Gavril rode off a few feet to confer with one of his scouts. He came back a moment later. “Foraging teams are all reporting the same thing – the land’s been stripped clean. All the crops were harvested early, or burned, and the men have come across dozens of empty farmsteads.”

Tamas drummed his fingers on his saddle horn. The forage he’d been expecting on the Northern Expanse – gone. All of it. Nothing for his men to eat on the way to Alvation.

“Well?” the bean farmer demanded. “What do you have to say for yourself?”

“Which way were they headed?” Tamas asked.

The bean farmer seemed taken aback. “North.”

“Olem, give this man enough food for him and his son and send him back to his home. Let him keep the mule.” Tamas flicked the reins. “Gavril.”

Tamas left the cursing old bean farmer in Olem’s hands and rode back to the head of the column. Gavril came up beside him, letting his charger keep pace with Tamas’s.

“This doesn’t make sense,” Tamas said. “We don’t have any troops in northern Kez.”

“I’d say the old man isn’t right in the head, but the place has been swept clean. It would have taken a great number of men to come through and strip the plateau like this.”

Tamas gripped his saddle horn. How was he going to feed his men with no forage?

“How many?” Tamas asked.

Gavril scratched the stubble on his chin. “At least a brigade or two.”

“Wearing Adran blue, but not Adran.” Tamas mused it over in his head. “Shit! They’re trying to slip into Adro.”

“The Kez?”

“It must be. They come through here, acting like an invading army – bluff their way through Alvation and then take an unsuspecting Mountainwatch. They might be in Adro already.”

“What should we do?” Gavril asked.

Tamas let his fingers play upon the butt of one of the saw-handled dueling pistols stuck in his belt. A gift from his son. “We keep going. We catch up to them and take them from behind.”

Chapter 32

Ricard Tumblar’s carriage jolted along the winding highway at the base of the Charwood Pile Mountain Range, headed north toward the Pan-Deliv Canal. Mountains rose above them immediately to the west, and there were more in the distance to the north, their white tops looking like frosting on peaked cakes. The carriage thumped, then clattered over a stone bridge crossing a tributary of the Ad River and then it was back to the pitted dirt road.
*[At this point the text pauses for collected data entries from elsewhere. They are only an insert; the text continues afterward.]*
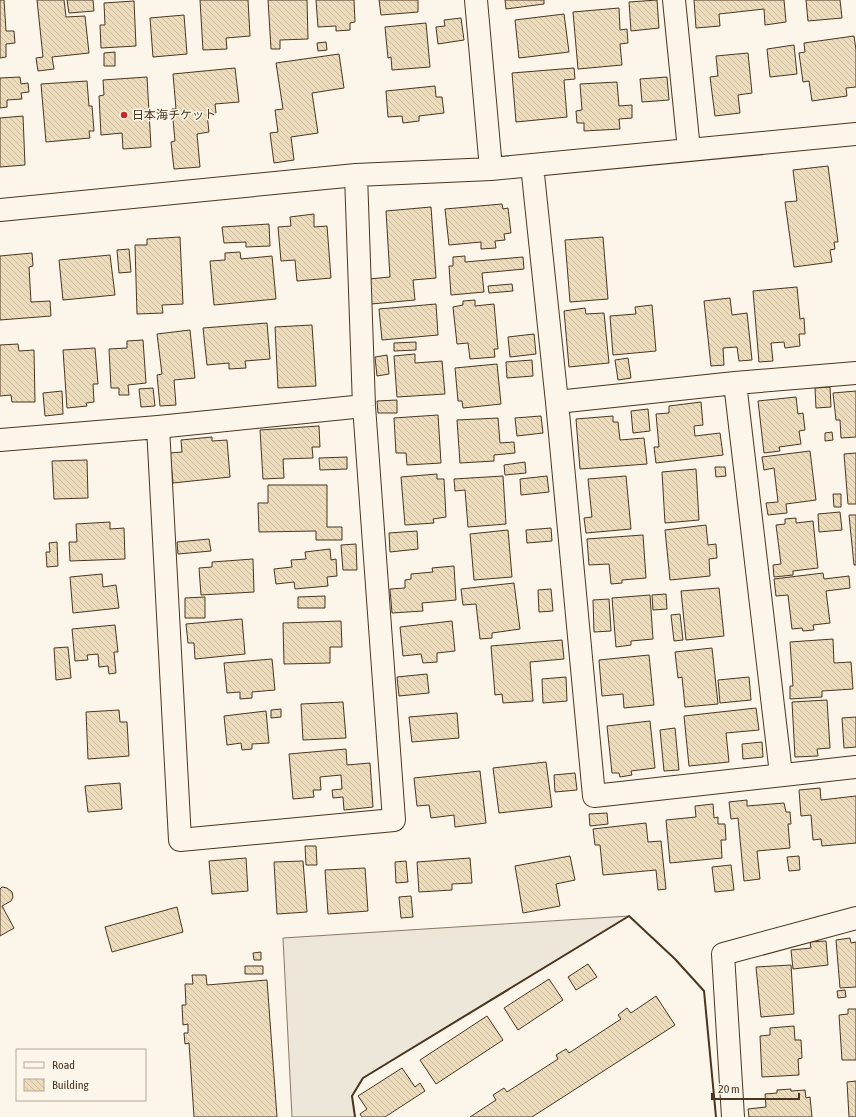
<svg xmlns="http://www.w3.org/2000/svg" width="856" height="1117" font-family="'Asap Condensed','Noto Sans JP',sans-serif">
	<defs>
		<pattern id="building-back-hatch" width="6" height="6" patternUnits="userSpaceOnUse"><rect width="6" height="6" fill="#ecdcbc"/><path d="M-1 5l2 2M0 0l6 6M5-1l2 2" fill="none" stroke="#ccbda1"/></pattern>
	</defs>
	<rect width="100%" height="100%" fill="#fbf6e9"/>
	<path fill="#ede7d9" stroke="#887966" d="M629,916L363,1078L352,1096L355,1117H292L283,938Z"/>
	<path fill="url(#building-back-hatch)" stroke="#4a3520" d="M0,0H4L6,31H14L15,43L6,44V57L0,58Z
		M37,0H64L66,17L85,16L89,53L52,57L54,69L38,71L36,58L43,57Z
		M67,0H93L94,11L69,13Z
		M200,0H248L250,36L226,38L227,49L203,50Z
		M268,0H307L308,39L280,40V49H271Z
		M316,0H354L355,22L350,23V30L336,31V26L318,27Z
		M379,0H418V12L381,15Z
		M505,0H544V4L506,9Z
		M657,0L659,28L631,31L629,2Z
		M694,0H784L786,22L765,25L764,9L719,14L720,26L696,28Z
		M806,0H840L842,18L808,21Z
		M134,1L136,46L101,48L100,25H105L104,3Z
		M619,8L620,30L627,29L628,43L620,44L622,65L578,69L573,12Z
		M564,14L569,52L519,58L515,20Z
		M184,15L187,54L153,57L150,18Z
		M461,18L464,40L438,44L436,27L445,26L444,20Z
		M426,23L430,67L392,70L391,57L388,58L385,27Z
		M854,36L856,50V87L846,88L847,96L812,101L809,81L803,82L799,53L805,52L804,43Z
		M326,42L327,50L318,51L317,43Z
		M794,45L797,74L770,77L767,49Z
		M115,52V66H104V53Z
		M748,53L752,93L738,95L740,113L715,116L710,77L718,76L716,56Z
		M339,54L344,88L312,93L318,133L291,137L294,160L274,163L270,133L278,132L275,110L283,109L276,63Z
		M235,68L239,102L215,104L216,113L207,114L209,132L197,134L200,167L174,169L171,142L175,141L172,109H176L173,74Z
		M574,68L575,79L564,80L567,117L516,122L512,73Z
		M20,77L21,84L28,83L29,92L21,93L22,99L7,100V107L0,108V78Z
		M147,77L151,147L123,149L122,133L101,135L99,96L104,95L103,80Z
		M667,77L669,100L642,102L640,79Z
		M87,81L89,106H92L94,131H89L90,138L46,142L41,84Z
		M617,82L619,106L632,105V118L619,119L620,129L584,131V123H577L576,111L582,110L580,84Z
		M435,86L436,97H442L444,113L419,116V121L403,123L402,116L388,117L386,91Z
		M23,116L25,165L0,167V118Z
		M828,166L838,242H834L835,249L830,250L832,262L794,267L785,202L797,201L793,170Z
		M502,204L503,209L508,208L511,233L504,234L505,240L495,241L496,248L481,249V242L449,245L445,209Z
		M431,207L436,278L413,280L415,300L371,304L369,279L390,277L386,211Z
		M314,214V227L327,226L331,278L297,281L295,260L281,261L278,227L291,226L290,217Z
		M269,224L270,246L246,247V242L224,243L222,227Z
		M180,237L183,304L162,305L163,313L137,314L135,245H147V239Z
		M603,237L608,299L570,302L565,240Z
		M129,249L131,272L119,273L117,250Z
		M240,252L241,259L272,256L276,299L214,305L210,261L225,260V253Z
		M32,253L33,266L29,267L31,302L50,301L51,316L0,320V256Z
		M110,255L115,295L63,300L59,260Z
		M465,256V262L523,257L524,269L482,273L484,292L451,295L449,266H453V257Z
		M512,284L513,291L489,293L488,286Z
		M797,287L800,319L804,318L805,334H799L800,346L785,348L784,342L771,343L773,361L759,362L753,291Z
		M730,298L732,315L747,313L752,360L739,361L737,347L723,348L724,365L711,366L704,301Z
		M475,300V306L494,304L498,349H494L495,357L470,359L468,343L457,344L453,307L463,305V301Z
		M436,304L438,335L382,340L379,309Z
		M652,305L656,351L613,355L610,316L636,314L635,307Z
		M585,308L586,314L604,313L609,363L569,367L564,311Z
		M267,323L270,359L245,361L246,368L229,369V363L207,365L203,328Z
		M312,325L316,386L278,388L275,327Z
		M190,330L195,378L174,380L176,405L160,406L157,375L162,374L157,334Z
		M534,334L536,354L510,357L508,337Z
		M143,340L146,383L128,385L129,395H119V388H111L109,349L127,348V341Z
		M416,342V350L394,351V343Z
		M18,344L19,351L34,350L35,402H12L11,395L0,396V345Z
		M95,348L98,384H93L94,402L86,403L87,406L67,408L63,350Z
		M415,354V363L442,361L445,394L397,397L394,356Z
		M387,355L389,374L377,376L375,357Z
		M628,358L631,378L618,380L615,360Z
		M532,360L533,376L507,378L506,362Z
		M497,364L501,404L463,408L462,401H458L455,368Z
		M830,387L831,407L816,408L815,388Z
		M153,388L155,406L141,407L139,389Z
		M62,391L63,414L45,416L43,393Z
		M856,391V437L841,438L840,420H836L833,393Z
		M796,397L798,414L803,413L805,430L799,431L801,444L779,447L780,451L764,453L758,401Z
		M397,400V413H378L377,401Z
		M701,402L703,425L694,426L695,436L720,433L723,455L656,463L654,447H659L656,414L669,413V406Z
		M648,409L650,431L633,433L631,411Z
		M438,415L441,463L407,465L406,453H396L394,418Z
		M541,416L543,433L517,436L515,418Z
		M613,416V422H618L620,440L644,438L647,464L580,469L576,419Z
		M498,418L500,443L514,442L515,453L494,455V461L460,463L457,420Z
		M319,426L320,447H312L313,458L283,459L284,478L263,479L260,430Z
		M832,432L833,440L825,441V433Z
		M212,437V441L227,440L230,477L173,483L170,453L182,452L181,440Z
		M810,451L816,500L786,504L787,513L768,515L766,503L778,502L774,468L764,470L762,457Z
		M856,453V504H848L844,454Z
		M347,457V469L320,470L319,458Z
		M87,460L88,498L54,499L52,461Z
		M525,462L526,473L505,475L504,465Z
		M715,467H725L726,476L716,477Z
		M696,469L699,520L665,523L662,472Z
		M437,474V479H444L446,517L433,519L434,523L405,525L401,477Z
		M503,476L506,524L468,527L465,490L455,491L454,479Z
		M547,476L549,492L521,495L520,479Z
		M626,476L631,529L586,533L584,518L592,517L588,479Z
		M268,485H327V527H342V540H316V531L259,532L258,503H268Z
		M833,494H841V507H834Z
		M840,512L842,530L819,532L818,514Z
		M849,515H856V565H854Z
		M796,518V523L813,521L818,568L793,571V575L774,577L773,565L781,564L776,525L785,524V519Z
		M110,522V529L124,528L125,559L70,561L69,542H77L76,524Z
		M706,525L708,545L716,544L717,558L709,559L710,576L670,580L665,530Z
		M551,528L552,541L527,543L526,530Z
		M508,530L512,577L474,580L470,534Z
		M417,531L418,549L390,552L389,533Z
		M643,535L646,578L622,580V583L611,584L609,564L589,565L587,539Z
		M209,539L211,551L178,554L177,542Z
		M57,542L58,566L47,567L46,552H50L49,543Z
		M356,544L357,570H343L341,545Z
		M330,549L331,560L336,559L337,576L327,577L328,586L295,589L294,582L276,584L274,569L292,567L291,560L306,559L305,552Z
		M253,559L254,592L201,595L199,568L212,567V562Z
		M454,566L456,600L422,603L423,611L392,613L390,589L405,588V580L411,579V574L433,572L432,568Z
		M823,573L824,579L849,576L850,588L826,591L830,623L813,625L814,630L803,631L802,628L792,629L788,595L776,596L774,579Z
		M102,574L103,587L116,585L119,608L73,613L70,577Z
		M514,583L520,629L492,633V638L480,639L476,604L463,605L461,589Z
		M719,588L724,636L686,640L681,591Z
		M551,589L553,611L539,612L538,590Z
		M666,594L667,609L653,610L652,595Z
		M650,595L653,639L631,641V645L616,647L612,598Z
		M325,596V608H298V597Z
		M205,597V618H185V598Z
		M609,599L611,631L594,632L593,600Z
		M680,614L683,640L674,641L671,615Z
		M242,619L245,654L195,659L194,643H188L186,624Z
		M341,621L342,647H330V663L284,664L283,623Z
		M452,621L455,651L437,653V662L423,663L421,654L403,656L400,627Z
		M115,625L118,652H114L116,673L109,674L108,666L99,667L98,654L87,655L88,660L75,661L72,629Z
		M833,639L834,663L851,662L853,689L822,691V697L790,699V686H793L790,642Z
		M562,640L564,659L530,662L533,701L503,703L502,694L495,695L491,646Z
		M68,647L71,678L56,680L54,648Z
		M712,648L718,704L685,707L682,677L678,678L675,652Z
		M649,655L654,705L624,708L623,694L602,696L599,660Z
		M272,659L275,690L252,692V698L240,699V692L227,693L224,663Z
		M427,674L429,693L399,696L397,677Z
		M566,677L567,701L543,703L542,679Z
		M749,677L751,700L720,703L718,680Z
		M827,700L830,748L817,749L818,756L795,757L792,702Z
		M343,702L346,738L303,740L301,704Z
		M756,708L759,730L726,733L729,762L689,766L684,716Z
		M281,709V717L271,718V710Z
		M119,710L120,722H127L129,756L88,759L86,712Z
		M266,711L269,743L252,744V749L242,750L241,743L227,745L224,716Z
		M457,713L459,738L412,742L409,717Z
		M856,717V747L844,748L842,718Z
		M650,721L655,768L631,771L632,775L620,777L619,773H612L607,726Z
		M675,728L679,770L664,771L660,730Z
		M762,742L763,757L743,759L742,744Z
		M346,749L347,765L370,763L373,807L344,810L343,797L333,798L332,790L342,789L341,775L320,777L321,790H313L314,797L293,799L289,754Z
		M546,762L552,807L499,813L493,768Z
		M480,771L486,823L455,827L454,815L431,818L429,805L417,806L414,778Z
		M575,773L577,790L555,792L554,775Z
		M120,783L122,809L88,812L85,786Z
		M820,788L821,800L856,796V843L822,846L821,839L813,840L811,815L801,816L799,790Z
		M747,800V806L784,803L786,812H790L791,824H788L790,848L757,851L760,879L744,881L738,818L731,819L729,802Z
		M713,804L714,818L718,817V824H725L726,840H721L722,858L670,863L666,820L696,817L695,806Z
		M607,813L608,824L590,826L589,814Z
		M646,823L648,842L661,841L666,889L658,890L656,870L603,875L600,845H595L593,829Z
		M305,846H316L317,865H306Z
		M570,856L575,880L556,884L560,906L523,913L515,866Z
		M799,856L800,870L789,871L787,857Z
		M246,858L248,891L212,894L209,861Z
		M470,858L472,883L452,884V890L419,892L417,862Z
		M303,861L307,912L277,914L274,862Z
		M406,861L408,882L396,883L395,862Z
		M731,865L734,890L715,892L712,867Z
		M365,868L368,911L328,914L325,870Z
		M2,887L7,888L12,892L13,897L11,901L2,906L14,928L0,936V889Z
		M411,896L413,917L401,918L399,897Z
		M177,907L183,932L112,952L105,927Z
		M850,938L851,943L856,942V987L840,988L836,940Z
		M826,941L828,965L793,969L791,950L811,948L810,942Z
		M261,952V960H254L253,953Z
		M588,964L597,977L576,990L568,977Z
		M791,965L794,1014L761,1017L756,967Z
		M245,966H263V974H245Z
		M192,975H206L207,985L267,980L277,1117H194L189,1043L185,1044L184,1033H188V1024L183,1025L182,1005H186L185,984H193Z
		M549,979L563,1000L518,1030L504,1008Z
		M845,990L846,997L838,998L837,991Z
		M656,996L675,1025L532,1117H470L496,1100L493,1095L504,1088L507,1092L558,1059L556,1055L566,1049L569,1053L621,1019L618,1015L627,1008L631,1013Z
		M848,1009H856V1060H842L839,1015L848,1014Z
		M487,1016L503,1040L436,1084L420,1060Z
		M794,1026L795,1040H801L802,1058L798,1059L799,1075L762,1077L760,1036L770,1035V1028Z
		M402,1068L415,1087L420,1083L425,1091L385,1117H362L360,1114L367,1109L358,1096Z
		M856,1081V1117H849L847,1082Z
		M791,1089V1091L805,1090L806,1098L810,1097L812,1117H749L748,1109L766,1107L765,1094L777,1093V1090Z"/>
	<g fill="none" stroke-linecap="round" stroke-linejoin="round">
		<g stroke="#4a3520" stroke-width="24">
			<path id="minor" d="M476,0L491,169
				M674,0L689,150
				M532,165L557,402L594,796L856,767
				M0,210L356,175L491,169L856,134
				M735,383L781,774
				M557,402L735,383L856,373
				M158,427L180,840L394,820L364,406L356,175
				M0,440L158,427L364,406
				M733,1117L723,954L856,918"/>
		</g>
		<use href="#minor" stroke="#fbf6e9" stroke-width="22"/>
		<path stroke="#4a3520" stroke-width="2" d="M355,1117L352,1096L363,1078L629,916L675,959L704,991L716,1117"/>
	</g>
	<circle fill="#c62828" stroke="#fbf6e9" stroke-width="1.5" cx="124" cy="115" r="4"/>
	<g text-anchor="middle" stroke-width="3" stroke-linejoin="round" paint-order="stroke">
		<g font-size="12" fill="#4a3520" stroke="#fbf6e9" text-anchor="start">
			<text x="132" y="119">日本海チケット</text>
		</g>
	</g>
	<rect x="16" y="1049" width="130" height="52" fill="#fbf6e9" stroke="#b4a999"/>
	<rect x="24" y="1062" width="20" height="6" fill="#fbf6e9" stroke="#b4a999"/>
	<text x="52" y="1069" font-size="12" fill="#4a3520">Road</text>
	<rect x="24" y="1079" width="20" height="12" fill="url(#building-back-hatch)" stroke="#b4a999"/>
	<text x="52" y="1089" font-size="12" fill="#4a3520">Building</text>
	<path d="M712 1093v6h87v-6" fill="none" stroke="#4a3520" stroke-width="2"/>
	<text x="718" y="1093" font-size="12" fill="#4a3520" stroke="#fbf6e9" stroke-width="3" paint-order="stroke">20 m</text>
</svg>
Adamat stared out the window and tried not to think of the jarring of the ground. The last thing he needed was to throw up all over the velvet interior.

Five days in a carriage was no pleasant prospect, even one as fancy as Ricard’s. The undercarriage employed the very newest leaf-spring suspension and the thick, padded seats helped absorb some rocking of the road, but nothing prevented Adamat’s head from hitting the roof when they hit a particularly deep hole in the road.

Damn these northern roads.

At least Faye seemed to be enjoying herself, as much as she could under the circumstance. She had become even more withdrawn after her decision not to go after Josep. Her weeping had stopped, though, and she seemed more resolved to put on a good face for the other children.